What is implied by this shift? In John15 Jesus says: I do not call you servants any longer, because the servant does not know what the master is doing; but I have called you friends because I have made known to you everything that I have heard from my Father.
Prevalent among main-line Christians even as late as 1999 was the self image of being good servants of the Church. They identified as members of the institution and served it generously through talents, time, and money. Yet, ask them if they felt a personal relationship with God, were they spiritual, they generally answered no. Spirituality was something best left to the clergy.

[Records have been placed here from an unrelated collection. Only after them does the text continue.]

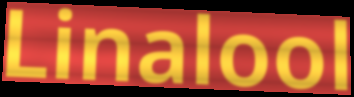
Linalool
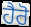
ਹੈਰੋ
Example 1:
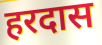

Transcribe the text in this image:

हरदास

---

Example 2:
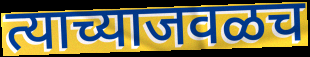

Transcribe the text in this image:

त्याच्याजवळच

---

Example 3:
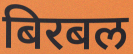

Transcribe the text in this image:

बिरबल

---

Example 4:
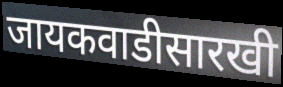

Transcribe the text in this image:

जायकवाडीसारखी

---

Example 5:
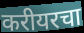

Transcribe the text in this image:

करीयरचा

Looking around the community I serve at Trinity Cathedral I can clearly see the nature of this shift. While older members continue to serve the institution of the Church with dedication to tasks that need to be done, newer members are cautious about becoming what one X’er referred to as the $ sign in the pew. At Trinity we are currently experiencing a blossoming of growth. On this coming Sunday, the Sunday after the Ascension no less, the Bishop will confirm, or receive, or reaffirm some 62 people into communion with the catholic faith. A good number of these are young people. Yet, well over half are adults, some 40 or so having recently passed through our Episcopal 101 preparation.

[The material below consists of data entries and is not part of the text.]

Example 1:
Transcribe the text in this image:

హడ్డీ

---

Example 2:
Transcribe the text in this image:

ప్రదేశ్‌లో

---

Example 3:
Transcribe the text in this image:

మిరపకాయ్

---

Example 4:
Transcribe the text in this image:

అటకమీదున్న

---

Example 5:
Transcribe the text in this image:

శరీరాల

Many of these relative newcomers are not like our traditional Episcopal Church people profile. They tend to be younger than the average age of Episcopalians. They are not our traditional good servant material. They are not religious and are wary of becoming religious. They are predominantly spiritual seekers. Some are new to Christianity. Some escaping other traditions that no longer serve them well. All are seeking an encounter with Historic Christianity. A Christianity characterized by a depth of liturgical expression, a faithfulness to the historic diversity of Catholic Christianity exemplified in the Anglican Tradition, and a generous Christianity seeking to bring the deep wells of Christian spirituality into informed dialogue with the confusions and uncertainties of life in 21st century America.
Other more convicted Christians call the Episcopal Church ‘that easy religion’. A more acurate description is that we are a Church that refuses to offer easy answers to complex questions. And so those who are seeking, yet, not wanting to be mollified with easy answers that either fail to justice to the integrity of their search or actually do violence to that search, continue to come.